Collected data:
++++

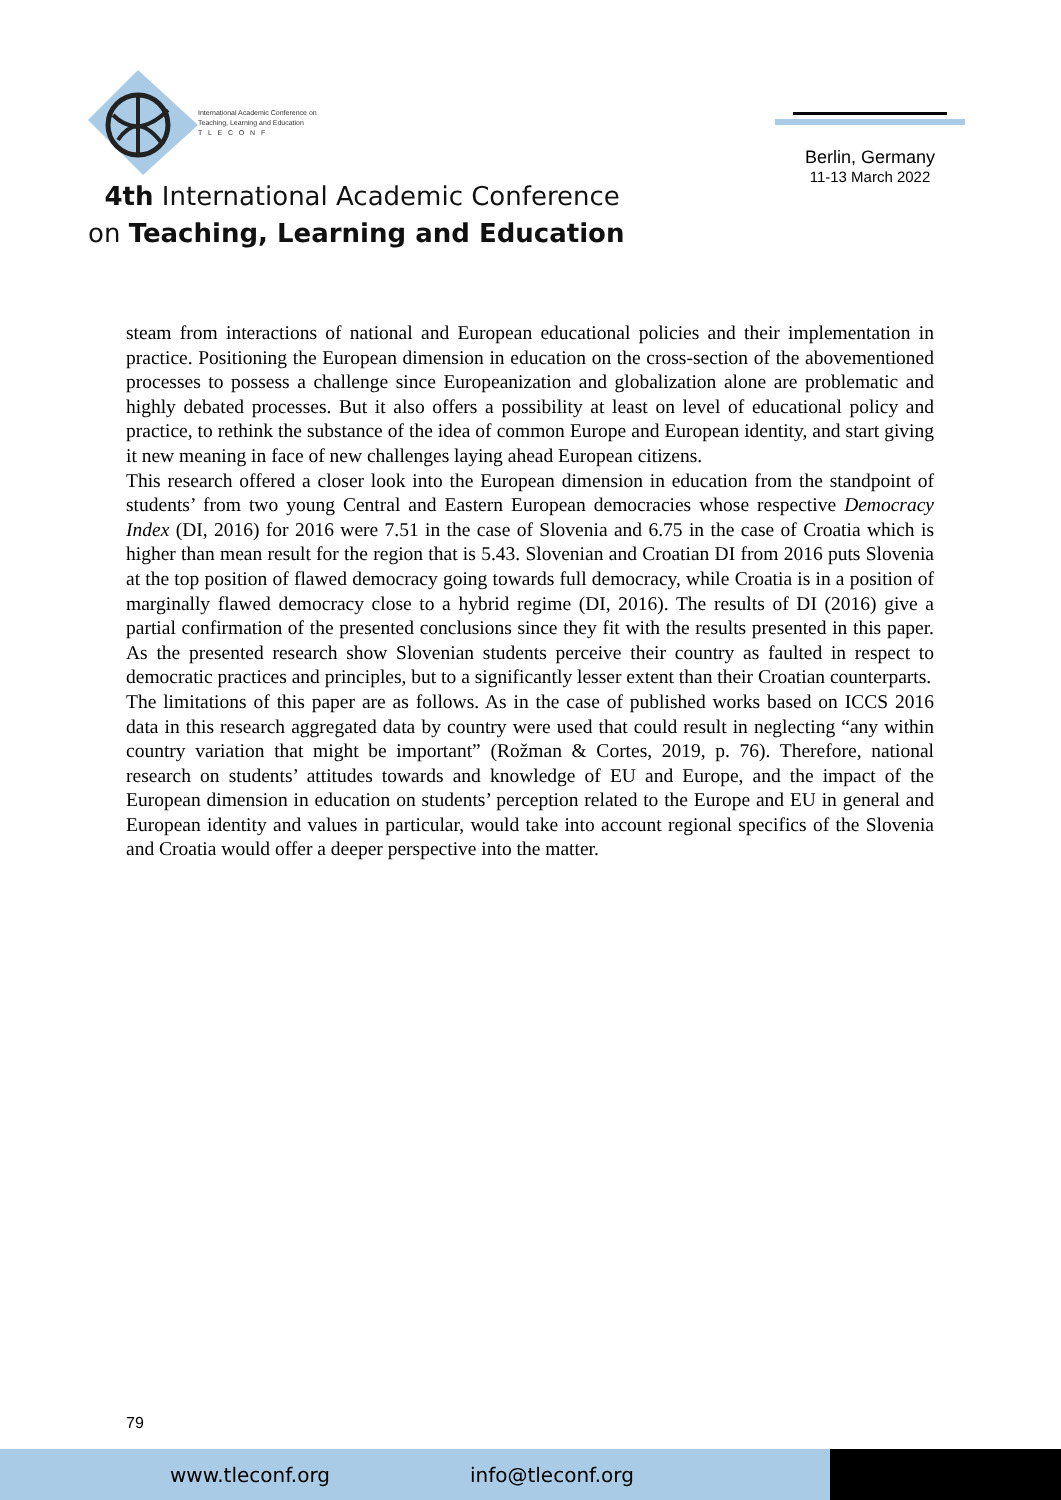International Academic Conference on
Teaching, Learning and Education
T L E C O N F
4th International Academic Conference
on Teaching, Learning and Education
Berlin, Germany
11-13 March 2022
steam from interactions of national and European educational policies and their implementation in practice. Positioning the European dimension in education on the cross-section of the abovementioned processes to possess a challenge since Europeanization and globalization alone are problematic and highly debated processes. But it also offers a possibility at least on level of educational policy and practice, to rethink the substance of the idea of common Europe and European identity, and start giving it new meaning in face of new challenges laying ahead European citizens.
This research offered a closer look into the European dimension in education from the standpoint of students’ from two young Central and Eastern European democracies whose respective Democracy Index (DI, 2016) for 2016 were 7.51 in the case of Slovenia and 6.75 in the case of Croatia which is higher than mean result for the region that is 5.43. Slovenian and Croatian DI from 2016 puts Slovenia at the top position of flawed democracy going towards full democracy, while Croatia is in a position of marginally flawed democracy close to a hybrid regime (DI, 2016). The results of DI (2016) give a partial confirmation of the presented conclusions since they fit with the results presented in this paper. As the presented research show Slovenian students perceive their country as faulted in respect to democratic practices and principles, but to a significantly lesser extent than their Croatian counterparts.
The limitations of this paper are as follows. As in the case of published works based on ICCS 2016 data in this research aggregated data by country were used that could result in neglecting “any within country variation that might be important” (Rožman & Cortes, 2019, p. 76). Therefore, national research on students’ attitudes towards and knowledge of EU and Europe, and the impact of the European dimension in education on students’ perception related to the Europe and EU in general and European identity and values in particular, would take into account regional specifics of the Slovenia and Croatia would offer a deeper perspective into the matter.
79
www.tleconf.org info@tleconf.org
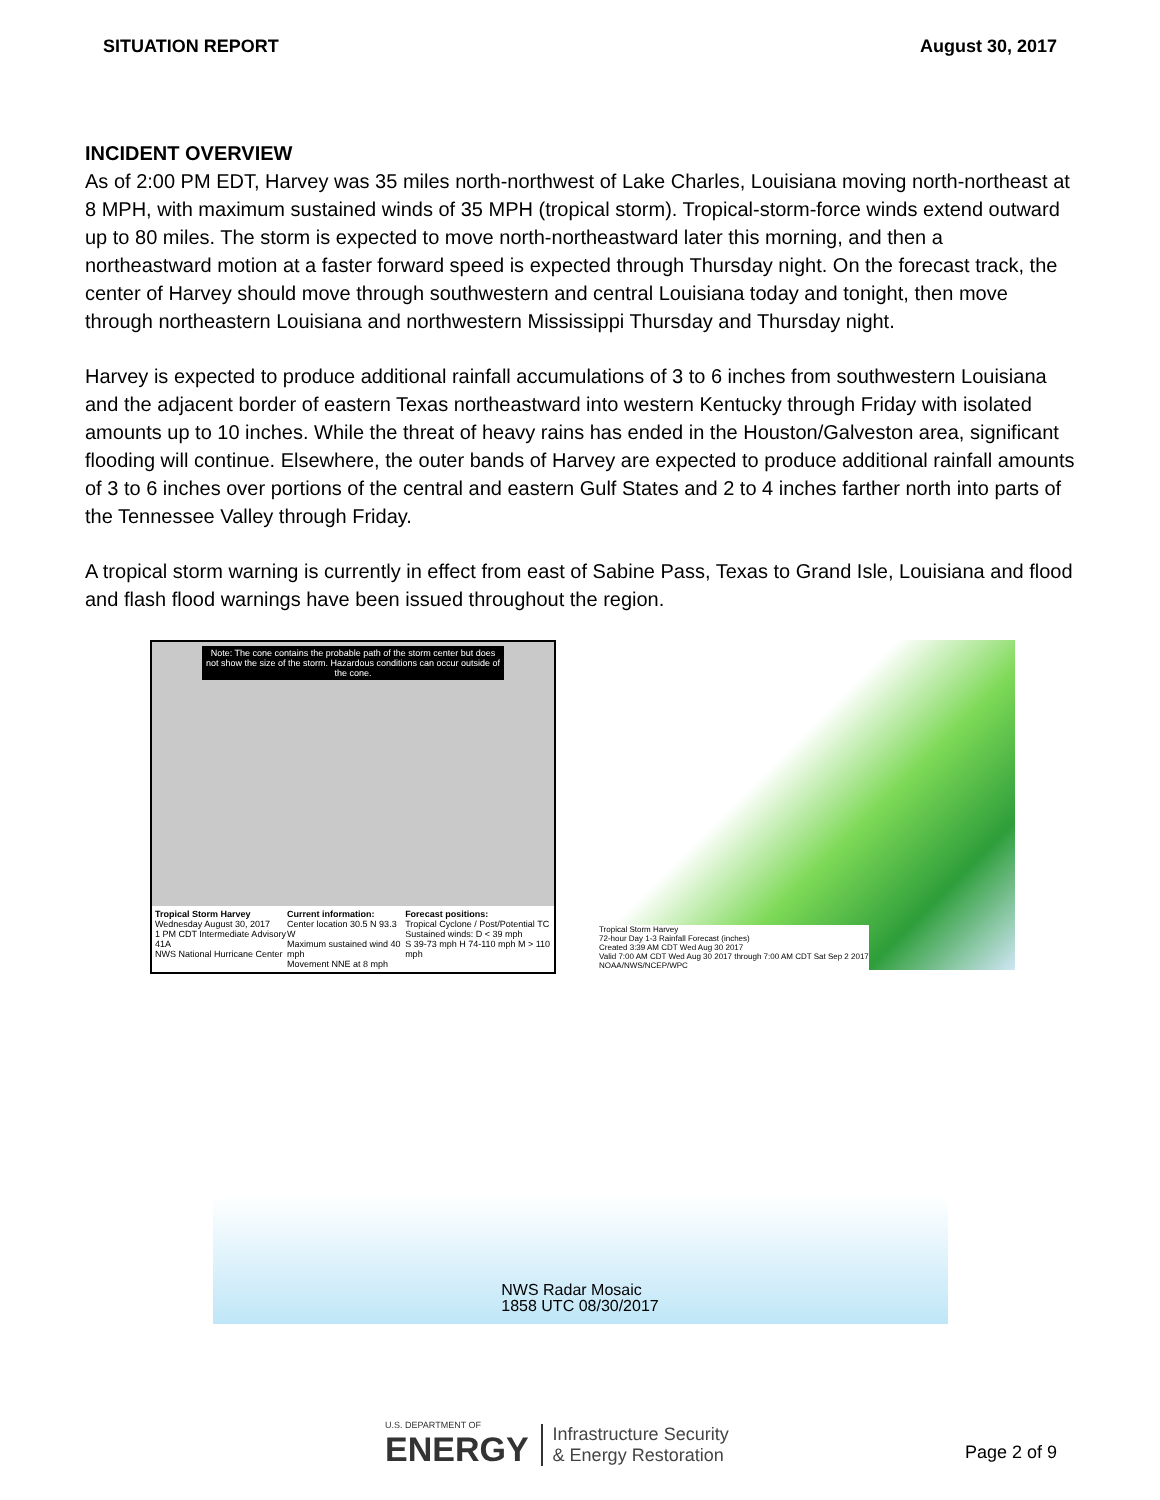SITUATION REPORT August 30, 2017
INCIDENT OVERVIEW
As of 2:00 PM EDT, Harvey was 35 miles north-northwest of Lake Charles, Louisiana moving north-northeast at 8 MPH, with maximum sustained winds of 35 MPH (tropical storm). Tropical-storm-force winds extend outward up to 80 miles. The storm is expected to move north-northeastward later this morning, and then a northeastward motion at a faster forward speed is expected through Thursday night. On the forecast track, the center of Harvey should move through southwestern and central Louisiana today and tonight, then move through northeastern Louisiana and northwestern Mississippi Thursday and Thursday night.
Harvey is expected to produce additional rainfall accumulations of 3 to 6 inches from southwestern Louisiana and the adjacent border of eastern Texas northeastward into western Kentucky through Friday with isolated amounts up to 10 inches. While the threat of heavy rains has ended in the Houston/Galveston area, significant flooding will continue. Elsewhere, the outer bands of Harvey are expected to produce additional rainfall amounts of 3 to 6 inches over portions of the central and eastern Gulf States and 2 to 4 inches farther north into parts of the Tennessee Valley through Friday.
A tropical storm warning is currently in effect from east of Sabine Pass, Texas to Grand Isle, Louisiana and flood and flash flood warnings have been issued throughout the region.
Note: The cone contains the probable path of the storm center but does not show the size of the storm. Hazardous conditions can occur outside of the cone.
Tropical Storm Harvey
Wednesday August 30, 2017
1 PM CDT Intermediate Advisory 41A
NWS National Hurricane Center Current information:
Center location 30.5 N 93.3 W
Maximum sustained wind 40 mph
Movement NNE at 8 mph Forecast positions:
Tropical Cyclone / Post/Potential TC
Sustained winds: D < 39 mph
S 39-73 mph H 74-110 mph M > 110 mph
Tropical Storm Harvey
72-hour Day 1-3 Rainfall Forecast (inches)
Created 3:39 AM CDT Wed Aug 30 2017
Valid 7:00 AM CDT Wed Aug 30 2017 through 7:00 AM CDT Sat Sep 2 2017
NOAA/NWS/NCEP/WPC
NWS Radar Mosaic
1858 UTC 08/30/2017
U.S. DEPARTMENT OF
ENERGY
Infrastructure Security
& Energy Restoration
Page 2 of 9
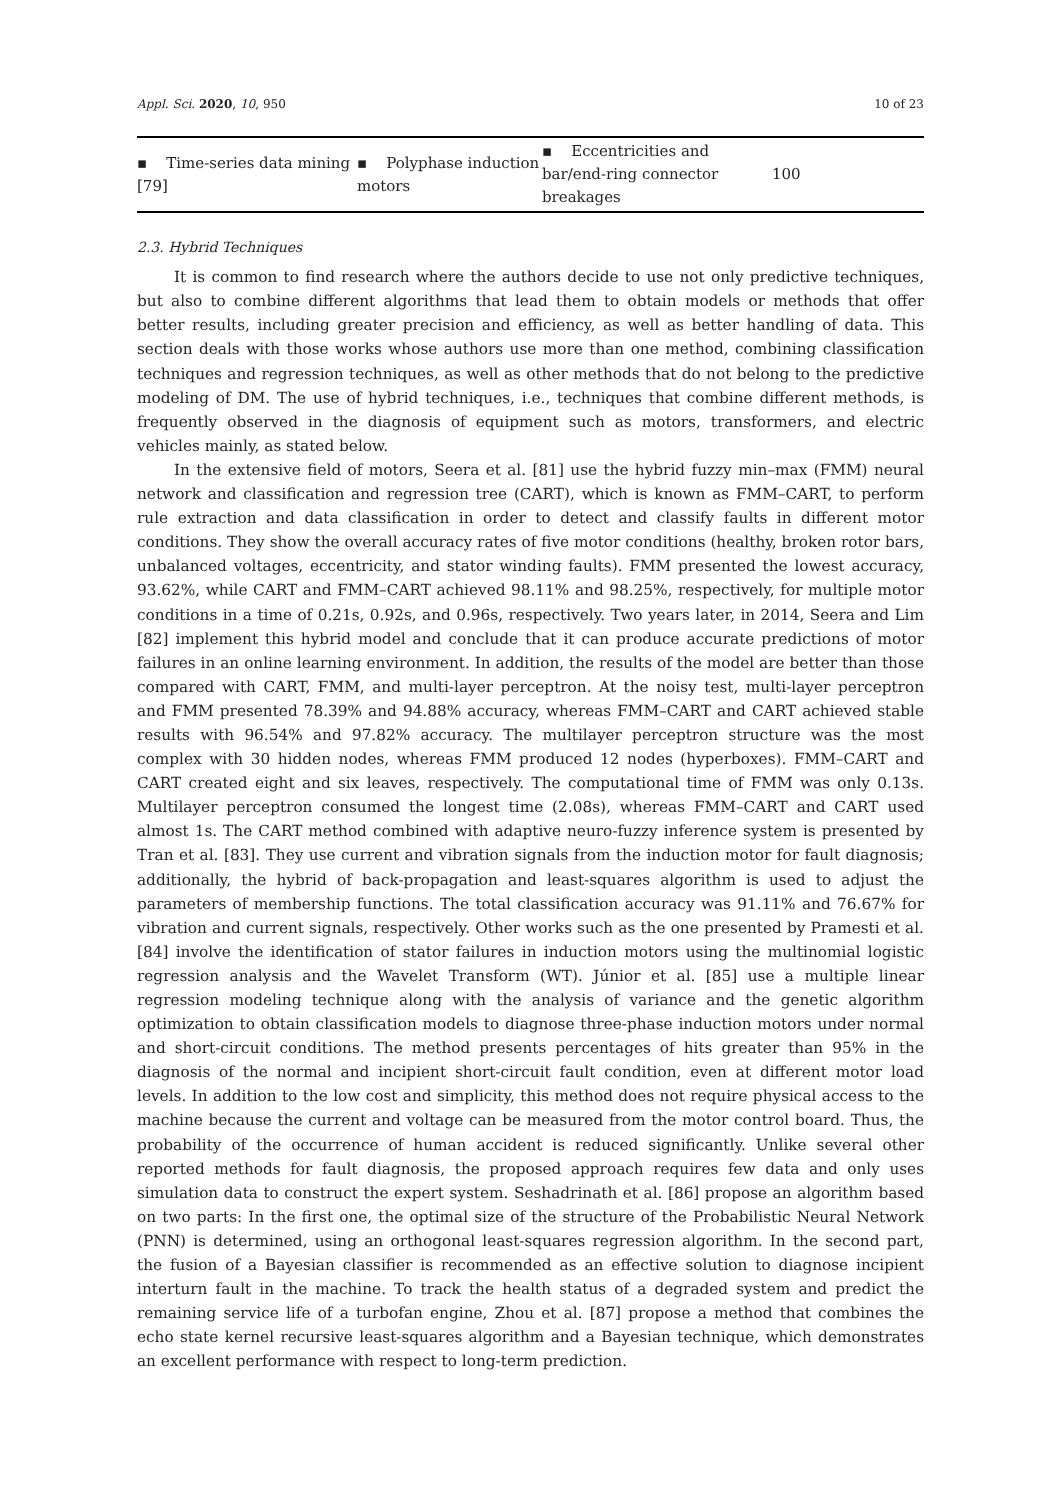Appl. Sci. 2020, 10, 950 10 of 23
| ▪ Time-series data mining [79] | ▪ Polyphase induction motors | ▪ Eccentricities and bar/end-ring connector breakages | 100 |
2.3. Hybrid Techniques
It is common to find research where the authors decide to use not only predictive techniques, but also to combine different algorithms that lead them to obtain models or methods that offer better results, including greater precision and efficiency, as well as better handling of data. This section deals with those works whose authors use more than one method, combining classification techniques and regression techniques, as well as other methods that do not belong to the predictive modeling of DM. The use of hybrid techniques, i.e., techniques that combine different methods, is frequently observed in the diagnosis of equipment such as motors, transformers, and electric vehicles mainly, as stated below.
In the extensive field of motors, Seera et al. [81] use the hybrid fuzzy min–max (FMM) neural network and classification and regression tree (CART), which is known as FMM–CART, to perform rule extraction and data classification in order to detect and classify faults in different motor conditions. They show the overall accuracy rates of five motor conditions (healthy, broken rotor bars, unbalanced voltages, eccentricity, and stator winding faults). FMM presented the lowest accuracy, 93.62%, while CART and FMM–CART achieved 98.11% and 98.25%, respectively, for multiple motor conditions in a time of 0.21s, 0.92s, and 0.96s, respectively. Two years later, in 2014, Seera and Lim [82] implement this hybrid model and conclude that it can produce accurate predictions of motor failures in an online learning environment. In addition, the results of the model are better than those compared with CART, FMM, and multi-layer perceptron. At the noisy test, multi-layer perceptron and FMM presented 78.39% and 94.88% accuracy, whereas FMM–CART and CART achieved stable results with 96.54% and 97.82% accuracy. The multilayer perceptron structure was the most complex with 30 hidden nodes, whereas FMM produced 12 nodes (hyperboxes). FMM–CART and CART created eight and six leaves, respectively. The computational time of FMM was only 0.13s. Multilayer perceptron consumed the longest time (2.08s), whereas FMM–CART and CART used almost 1s. The CART method combined with adaptive neuro-fuzzy inference system is presented by Tran et al. [83]. They use current and vibration signals from the induction motor for fault diagnosis; additionally, the hybrid of back-propagation and least-squares algorithm is used to adjust the parameters of membership functions. The total classification accuracy was 91.11% and 76.67% for vibration and current signals, respectively. Other works such as the one presented by Pramesti et al. [84] involve the identification of stator failures in induction motors using the multinomial logistic regression analysis and the Wavelet Transform (WT). Júnior et al. [85] use a multiple linear regression modeling technique along with the analysis of variance and the genetic algorithm optimization to obtain classification models to diagnose three-phase induction motors under normal and short-circuit conditions. The method presents percentages of hits greater than 95% in the diagnosis of the normal and incipient short-circuit fault condition, even at different motor load levels. In addition to the low cost and simplicity, this method does not require physical access to the machine because the current and voltage can be measured from the motor control board. Thus, the probability of the occurrence of human accident is reduced significantly. Unlike several other reported methods for fault diagnosis, the proposed approach requires few data and only uses simulation data to construct the expert system. Seshadrinath et al. [86] propose an algorithm based on two parts: In the first one, the optimal size of the structure of the Probabilistic Neural Network (PNN) is determined, using an orthogonal least-squares regression algorithm. In the second part, the fusion of a Bayesian classifier is recommended as an effective solution to diagnose incipient interturn fault in the machine. To track the health status of a degraded system and predict the remaining service life of a turbofan engine, Zhou et al. [87] propose a method that combines the echo state kernel recursive least-squares algorithm and a Bayesian technique, which demonstrates an excellent performance with respect to long-term prediction.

++++

Try it: A verbatim transcript of the entries above is required, with the pictures left out.

Output of the exercise:
International Academic Conference on
Teaching, Learning and Education
T L E C O N F
4th International Academic Conference
on Teaching, Learning and Education
Berlin, Germany
11-13 March 2022
steam from interactions of national and European educational policies and their implementation in practice. Positioning the European dimension in education on the cross-section of the abovementioned processes to possess a challenge since Europeanization and globalization alone are problematic and highly debated processes. But it also offers a possibility at least on level of educational policy and practice, to rethink the substance of the idea of common Europe and European identity, and start giving it new meaning in face of new challenges laying ahead European citizens.
This research offered a closer look into the European dimension in education from the standpoint of students’ from two young Central and Eastern European democracies whose respective Democracy Index (DI, 2016) for 2016 were 7.51 in the case of Slovenia and 6.75 in the case of Croatia which is higher than mean result for the region that is 5.43. Slovenian and Croatian DI from 2016 puts Slovenia at the top position of flawed democracy going towards full democracy, while Croatia is in a position of marginally flawed democracy close to a hybrid regime (DI, 2016). The results of DI (2016) give a partial confirmation of the presented conclusions since they fit with the results presented in this paper. As the presented research show Slovenian students perceive their country as faulted in respect to democratic practices and principles, but to a significantly lesser extent than their Croatian counterparts.
The limitations of this paper are as follows. As in the case of published works based on ICCS 2016 data in this research aggregated data by country were used that could result in neglecting “any within country variation that might be important” (Rožman & Cortes, 2019, p. 76). Therefore, national research on students’ attitudes towards and knowledge of EU and Europe, and the impact of the European dimension in education on students’ perception related to the Europe and EU in general and European identity and values in particular, would take into account regional specifics of the Slovenia and Croatia would offer a deeper perspective into the matter.
79
www.tleconf.org info@tleconf.org
SITUATION REPORT August 30, 2017
INCIDENT OVERVIEW
As of 2:00 PM EDT, Harvey was 35 miles north-northwest of Lake Charles, Louisiana moving north-northeast at 8 MPH, with maximum sustained winds of 35 MPH (tropical storm). Tropical-storm-force winds extend outward up to 80 miles. The storm is expected to move north-northeastward later this morning, and then a northeastward motion at a faster forward speed is expected through Thursday night. On the forecast track, the center of Harvey should move through southwestern and central Louisiana today and tonight, then move through northeastern Louisiana and northwestern Mississippi Thursday and Thursday night.
Harvey is expected to produce additional rainfall accumulations of 3 to 6 inches from southwestern Louisiana and the adjacent border of eastern Texas northeastward into western Kentucky through Friday with isolated amounts up to 10 inches. While the threat of heavy rains has ended in the Houston/Galveston area, significant flooding will continue. Elsewhere, the outer bands of Harvey are expected to produce additional rainfall amounts of 3 to 6 inches over portions of the central and eastern Gulf States and 2 to 4 inches farther north into parts of the Tennessee Valley through Friday.
A tropical storm warning is currently in effect from east of Sabine Pass, Texas to Grand Isle, Louisiana and flood and flash flood warnings have been issued throughout the region.
Note: The cone contains the probable path of the storm center but does not show the size of the storm. Hazardous conditions can occur outside of the cone.
Tropical Storm Harvey
Wednesday August 30, 2017
1 PM CDT Intermediate Advisory 41A
NWS National Hurricane Center Current information:
Center location 30.5 N 93.3 W
Maximum sustained wind 40 mph
Movement NNE at 8 mph Forecast positions:
Tropical Cyclone / Post/Potential TC
Sustained winds: D < 39 mph
S 39-73 mph H 74-110 mph M > 110 mph
Tropical Storm Harvey
72-hour Day 1-3 Rainfall Forecast (inches)
Created 3:39 AM CDT Wed Aug 30 2017
Valid 7:00 AM CDT Wed Aug 30 2017 through 7:00 AM CDT Sat Sep 2 2017
NOAA/NWS/NCEP/WPC
NWS Radar Mosaic
1858 UTC 08/30/2017
U.S. DEPARTMENT OF
ENERGY
Infrastructure Security
& Energy Restoration
Page 2 of 9
Appl. Sci. 2020, 10, 950 10 of 23
| ▪ Time-series data mining [79] | ▪ Polyphase induction motors | ▪ Eccentricities and bar/end-ring connector breakages | 100 |
2.3. Hybrid Techniques
It is common to find research where the authors decide to use not only predictive techniques, but also to combine different algorithms that lead them to obtain models or methods that offer better results, including greater precision and efficiency, as well as better handling of data. This section deals with those works whose authors use more than one method, combining classification techniques and regression techniques, as well as other methods that do not belong to the predictive modeling of DM. The use of hybrid techniques, i.e., techniques that combine different methods, is frequently observed in the diagnosis of equipment such as motors, transformers, and electric vehicles mainly, as stated below.
In the extensive field of motors, Seera et al. [81] use the hybrid fuzzy min–max (FMM) neural network and classification and regression tree (CART), which is known as FMM–CART, to perform rule extraction and data classification in order to detect and classify faults in different motor conditions. They show the overall accuracy rates of five motor conditions (healthy, broken rotor bars, unbalanced voltages, eccentricity, and stator winding faults). FMM presented the lowest accuracy, 93.62%, while CART and FMM–CART achieved 98.11% and 98.25%, respectively, for multiple motor conditions in a time of 0.21s, 0.92s, and 0.96s, respectively. Two years later, in 2014, Seera and Lim [82] implement this hybrid model and conclude that it can produce accurate predictions of motor failures in an online learning environment. In addition, the results of the model are better than those compared with CART, FMM, and multi-layer perceptron. At the noisy test, multi-layer perceptron and FMM presented 78.39% and 94.88% accuracy, whereas FMM–CART and CART achieved stable results with 96.54% and 97.82% accuracy. The multilayer perceptron structure was the most complex with 30 hidden nodes, whereas FMM produced 12 nodes (hyperboxes). FMM–CART and CART created eight and six leaves, respectively. The computational time of FMM was only 0.13s. Multilayer perceptron consumed the longest time (2.08s), whereas FMM–CART and CART used almost 1s. The CART method combined with adaptive neuro-fuzzy inference system is presented by Tran et al. [83]. They use current and vibration signals from the induction motor for fault diagnosis; additionally, the hybrid of back-propagation and least-squares algorithm is used to adjust the parameters of membership functions. The total classification accuracy was 91.11% and 76.67% for vibration and current signals, respectively. Other works such as the one presented by Pramesti et al. [84] involve the identification of stator failures in induction motors using the multinomial logistic regression analysis and the Wavelet Transform (WT). Júnior et al. [85] use a multiple linear regression modeling technique along with the analysis of variance and the genetic algorithm optimization to obtain classification models to diagnose three-phase induction motors under normal and short-circuit conditions. The method presents percentages of hits greater than 95% in the diagnosis of the normal and incipient short-circuit fault condition, even at different motor load levels. In addition to the low cost and simplicity, this method does not require physical access to the machine because the current and voltage can be measured from the motor control board. Thus, the probability of the occurrence of human accident is reduced significantly. Unlike several other reported methods for fault diagnosis, the proposed approach requires few data and only uses simulation data to construct the expert system. Seshadrinath et al. [86] propose an algorithm based on two parts: In the first one, the optimal size of the structure of the Probabilistic Neural Network (PNN) is determined, using an orthogonal least-squares regression algorithm. In the second part, the fusion of a Bayesian classifier is recommended as an effective solution to diagnose incipient interturn fault in the machine. To track the health status of a degraded system and predict the remaining service life of a turbofan engine, Zhou et al. [87] propose a method that combines the echo state kernel recursive least-squares algorithm and a Bayesian technique, which demonstrates an excellent performance with respect to long-term prediction.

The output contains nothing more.